Back in November, Iran's Ahmadinejad announced that a "cyberattack" had caused minor problems with some of their centrifuges that were concentrating the uranium necessary for nuclear power. He downplayed the significance, but it was the tip of the iceberg that is now being pieced together.
The evidence suggests that both Israel and the U.S. were involved in developing a computer worm designed to target the specific kind of centrifuges being used in Iran. Called Stuxnet, the worm was detected around the globe last year but seemed to cause little harm to computer systems -- except, we now know, in the Iranian uranium processing plants.
Having tested it out on the same kind of centrifuges set up in an Israeli facility for that purpose, the Stuxnet developers designed the worm to go into effect only when it encountered that exact type of centrifuge spinning. Then, after lying dormant for long periods, it set the centrifuges spinning so fast and out of control that they destroyed themselves. A second feature of the worm was copying the normal feedback data and playing it back to fool the operators into thinking everything was all right, until the damage was done.
Meanwhile, curious computer scientists began to analyze the seemingly benign Stuxnet to see what it was set up to do. From the Times article:
No one was more intrigued than Mr. Langner, a former psychologist who runs a small computer security company in a suburb of Hamburg. Eager to design protective software for his clients, he had his five employees focus on picking apart the code and running it on the series of Siemens controllers neatly stacked in racks, their lights blinking.He quickly discovered that the worm only kicked into gear when it detected the presence of a specific configuration of controllers, running a set of processes that appear to exist only in a centrifuge plant. “The attackers took great care to make sure that only their designated targets were hit,” he said. “It was a marksman’s job.”
For example, one small section of the code appears designed to send commands to 984 machines linked together.
Curiously, when international inspectors visited Natanz in late 2009, they found that the Iranians had taken out of service a total of exactly 984 machines that had been running the previous summer.
Bingo. Cyber warfare? Indeed. This raises all kinds of worries: about the vulnerability of, not only the U.S. military/defense systems, but also the U.S. economic systems. Our whole society now is run by computers.

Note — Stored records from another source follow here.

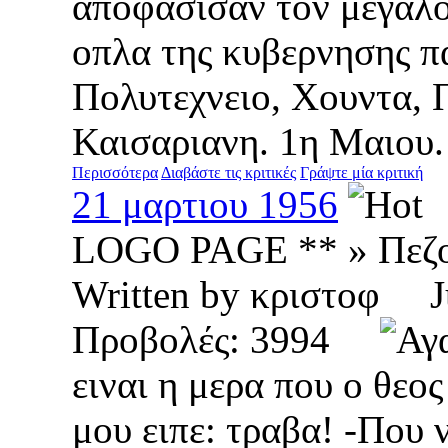
αποφασισαν τον μεγαλο
οπλα της κυβερνησης π
Πολυτεχνειο, Χουντα, 
Καισαριανη. 1η Μαιου.
Περισσότερα
Διαβάστε τις κριτικές
Γράψτε μία κριτική
21 μαρτιου 1956
LOGO PAGE ** » Πεζ
Written by κριστοφ 
Προβολές: 3994
ειναι η μερα που ο θεο
μου ειπε: τραβα! -Που 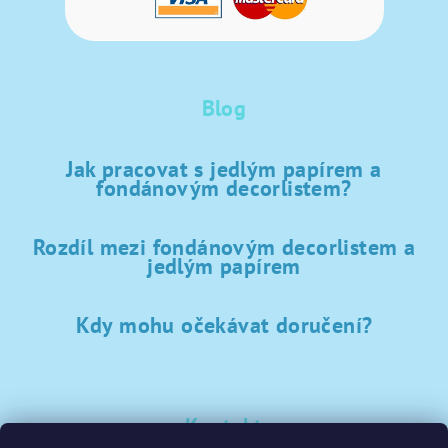
Blog
Jak pracovat s jedlým papírem a
fondánovým decorlistem?
Rozdíl mezi fondánovým decorlistem a
jedlým papírem
Kdy mohu očekávat doručení?
Kontakt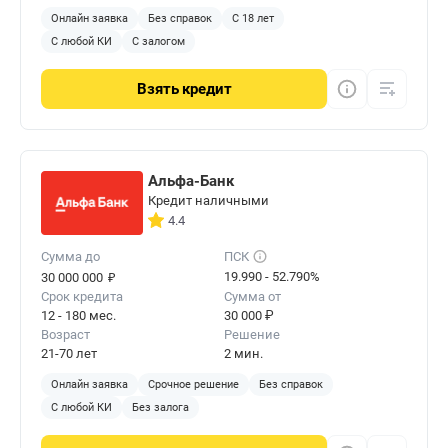
Онлайн заявка
Без справок
С 18 лет
С любой КИ
С залогом
Взять
кредит
Альфа-Банк
Кредит наличными
4.4
Сумма до
ПСК
₽
19.990 - 52.790%
30 000 000
Срок кредита
Сумма от
12 - 180 мес.
30 000 ₽
Возраст
Решение
21-70 лет
2 мин.
Онлайн заявка
Срочное решение
Без справок
С любой КИ
Без залога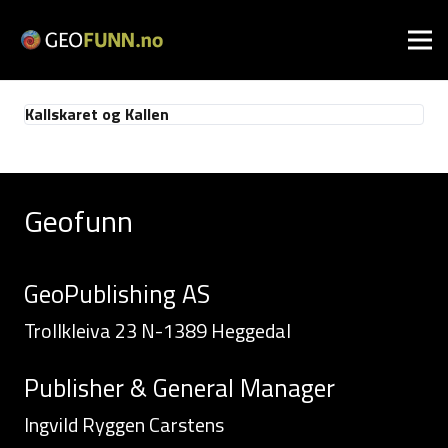
Kallskaret og Kallen
Geofunn
GeoPublishing AS
Trollkleiva 23 N-1389 Heggedal
Publisher & General Manager
Ingvild Ryggen Carstens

What would happen if they were thrown into disarray even for a few days? Airlines, banking systems, instant credit card charges, manufacturing plants, and even medical records and hospital operations would come to a halt. It's almost unthinkable.

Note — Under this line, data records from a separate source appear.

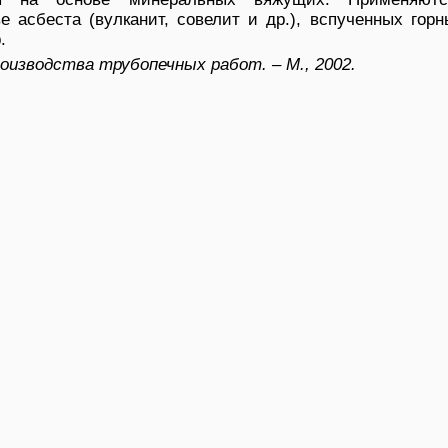
е асбеста (вулканит, совелит и др.), вспученных гор
.
оизводства трубопечных работ. – М., 2002.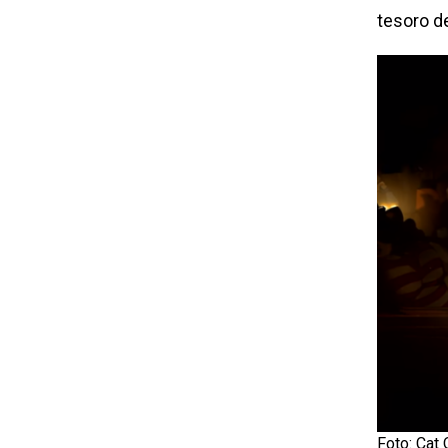
tesoro de
Foto: Cat 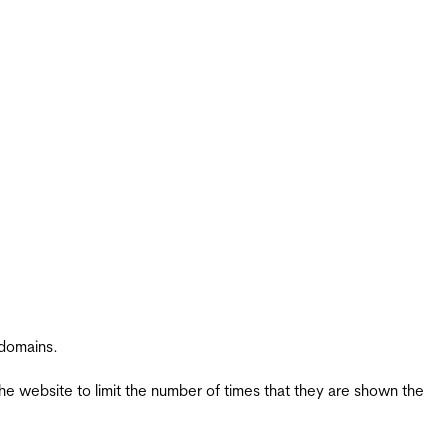
 domains.
the website to limit the number of times that they are shown the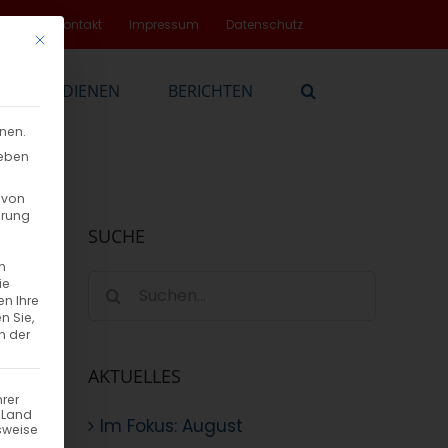
rvice
Kontakt
Impressum
Datenschutz
Mit diesem Button wird der Dialog geschlossen. Seine Funktionalität
EN
DIENEN
BERICHTEN
nnen.
geben
 von
hrung
SUCHE
n
Suche
ie
en Ihre
nach:
n Sie,
n der
AKTUELLES
hrer
n Land
Im Fokus: August
sweise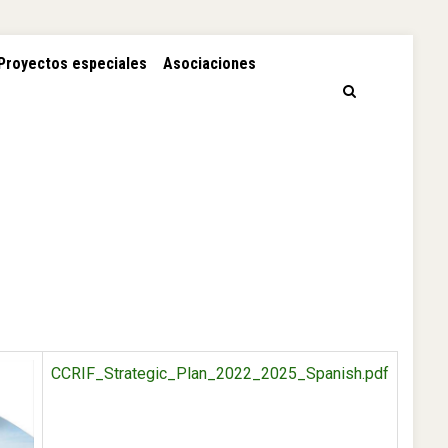
Proyectos especiales
Asociaciones
CCRIF_Strategic_Plan_2022_2025_Spanish.pdf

On the other hand, it sure beats the alternate of nuclear warfare.
Meanwhile, back on the diplomatic surface, Sec. of State Hillary Clinton announced that we have reason to believe that Iran's nuclear bomb program had been set back by several years. She attributed it to the sanctions, and her tone signaled a definite easing of the urgency about Iran and the bomb.

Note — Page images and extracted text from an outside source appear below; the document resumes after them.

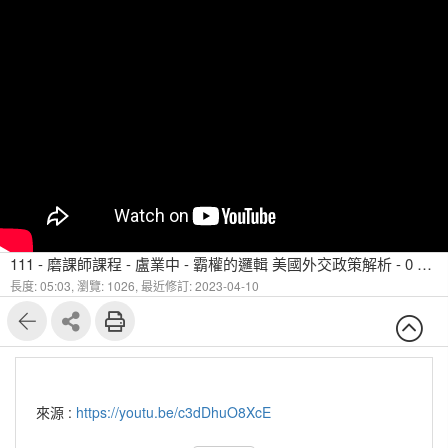
111 - 磨課師課程 - 盧業中 - 霸權的邏輯 美國外交政策解析 - 0 課程大綱
長度: 05:03,
瀏覽: 1026,
最近修訂: 2023-04-10
來源 :
https://youtu.be/c3dDhuO8XcE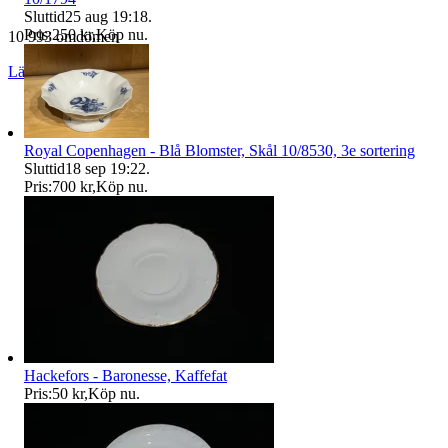
Sluttid
25 aug 19:18
.
Pris:
250 kr
,
Köp nu
.
10 993 omdömen
Läs omdömen
Följ
Royal Copenhagen - Blå Blomster, Skål 10/8530, 3e sortering
Sluttid
18 sep 19:22
.
Pris:
700 kr
,
Köp nu
.
Hackefors - Baronesse, Kaffefat
Pris:
50 kr
,
Köp nu
.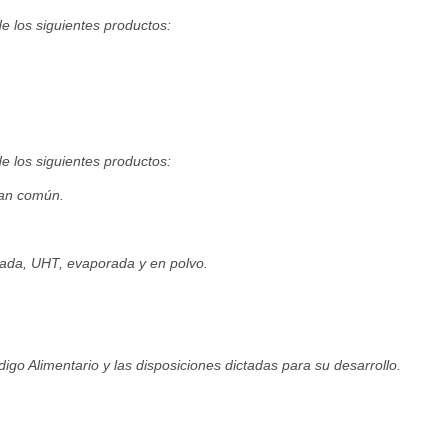
de los siguientes productos:
de los siguientes productos:
pan común.
lizada, UHT, evaporada y en polvo.
igo Alimentario y las disposiciones dictadas para su desarrollo.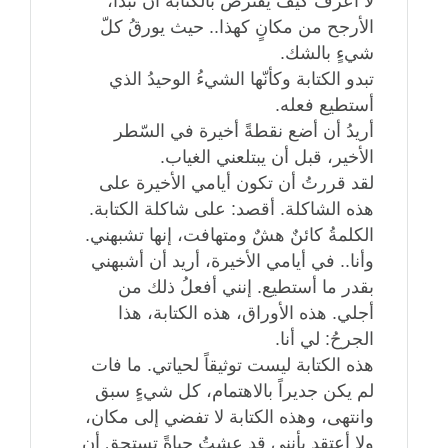
لا أعرف كيف يفترض بالكتابة أن تبدأ،
الأرجح من مكانٍ كهذا.. حيث يورقُ كلّ
شيءٍ بالشك.
تبدو الكتابة وكأنّها الشيءُ الوحيدُ الذي
أستطيع فعله.
أريدُ أن أضع نقطةً أخيرة في السّطر
الأخير، قبل أن يبتلعني الغياب.
لقد قررتُ أن تكون أيامي الأخيرة على
هذه الشاكلة. أقصد: على شاكلة الكتابة.
الكلمةُ كائنٌ هشٌ ومتهافت، إنها تشبهني.
وأنا.. في أيامي الأخيرة، أريد أن أشبهني
بقدر ما أستطيع. إنني أفعلُ ذلك من
أجلي. هذه الأوراق، هذه الكتابة، هذا
الجرحُ: لي أنا.
هذه الكتابة ليست توثيقاً لحياتي. ما فات
لم يكن جديراً بالاهتمام، كل شيءٍ سبق
وانتهى، وهذه الكتابة لا تفضي إلى مكان،
ولا أعتقد بأنني قد عشتُ حياةً تستحق أن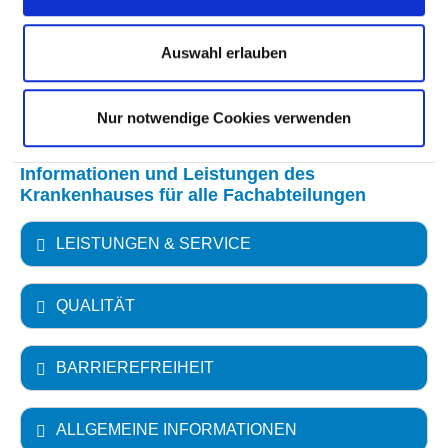
Auswahl erlauben
WEITERE INFORMATIONEN ZUR
FACHABTEILUNG
Nur notwendige Cookies verwenden
Informationen und Leistungen des
Krankenhauses für alle Fachabteilungen
LEISTUNGEN & SERVICE
QUALITÄT
BARRIEREFREIHEIT
ALLGEMEINE INFORMATIONEN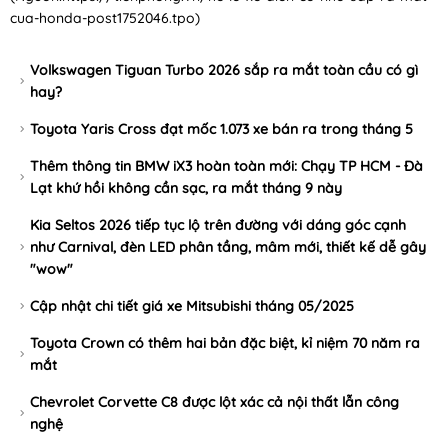
cua-honda-post1752046.tpo
)
Volkswagen Tiguan Turbo 2026 sắp ra mắt toàn cầu có gì
hay?
Toyota Yaris Cross đạt mốc 1.073 xe bán ra trong tháng 5
Thêm thông tin BMW iX3 hoàn toàn mới: Chạy TP HCM - Đà
Lạt khứ hồi không cần sạc, ra mắt tháng 9 này
Kia Seltos 2026 tiếp tục lộ trên đường với dáng góc cạnh
như Carnival, đèn LED phân tầng, mâm mới, thiết kế dễ gây
"wow"
Cập nhật chi tiết giá xe Mitsubishi tháng 05/2025
Toyota Crown có thêm hai bản đặc biệt, kỉ niệm 70 năm ra
mắt
Chevrolet Corvette C8 được lột xác cả nội thất lẫn công
nghệ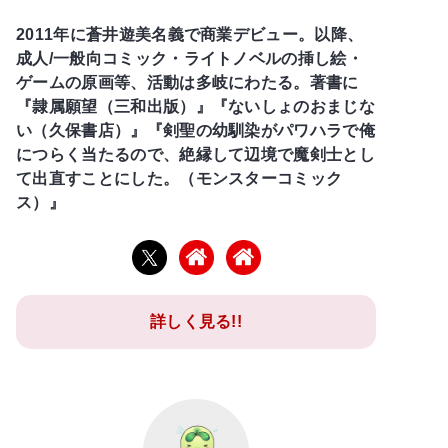
2011年に蒼井遊美名義で商業デビュー。以降、
成人/一般向コミック・ライトノベルの挿し絵・
ゲームの原画等、活動は多岐にわたる。著書に
『隷属願望（三和出版）』『ないしょのおまじな
い（久保書店）』『剣聖の幼馴染がパワハラで俺
につらく当たるので、絶縁して辺境で魔剣士とし
て出直すことにした。（モンスターコミック
ス）』
詳しく見る!!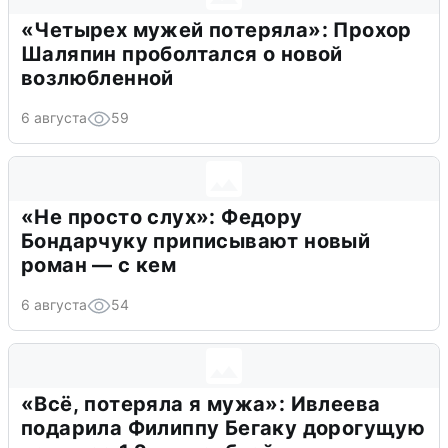
«Четырех мужей потеряла»: Прохор
Шаляпин проболтался о новой
возлюбленной
6 августа
59
«Не просто слух»: Федору
Бондарчуку приписывают новый
роман — с кем
6 августа
54
«Всё, потеряла я мужа»: Ивлеева
подарила Филиппу Бегаку дорогущую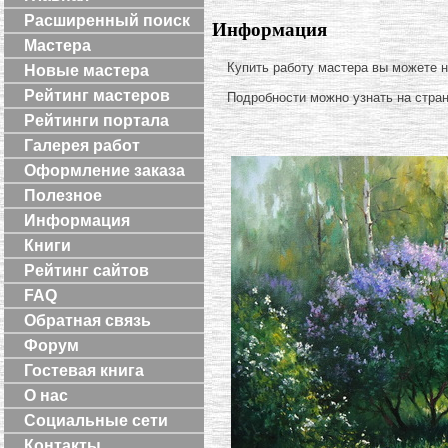
Расширенный поиск
Информация
Мастера
Купить работу мастера вы можете 
Новые мастера
Рейтинг мастеров
Подробности можно узнать на стра
Рейтинги портала
Галерея работ
Оформление заказа
Полезное
Информация
Книги
Рейтинг сайтов
FAQ
Обратная связь
Форум
Гостевая книга
О нас
Социальные сети
Контакты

But the retiring chief of Mossad, Israel's intelligence unit, bluntly told the Knesset that Iran had "run into technological difficulties" that would delay their bomb capability until 2015. The timing and suddenness of this sharp reversal in predictions points to the Stuxnet worm as the primary factor.
What interesting times; what scary times -- fighting a 20th century war and a 21st century war at the same time.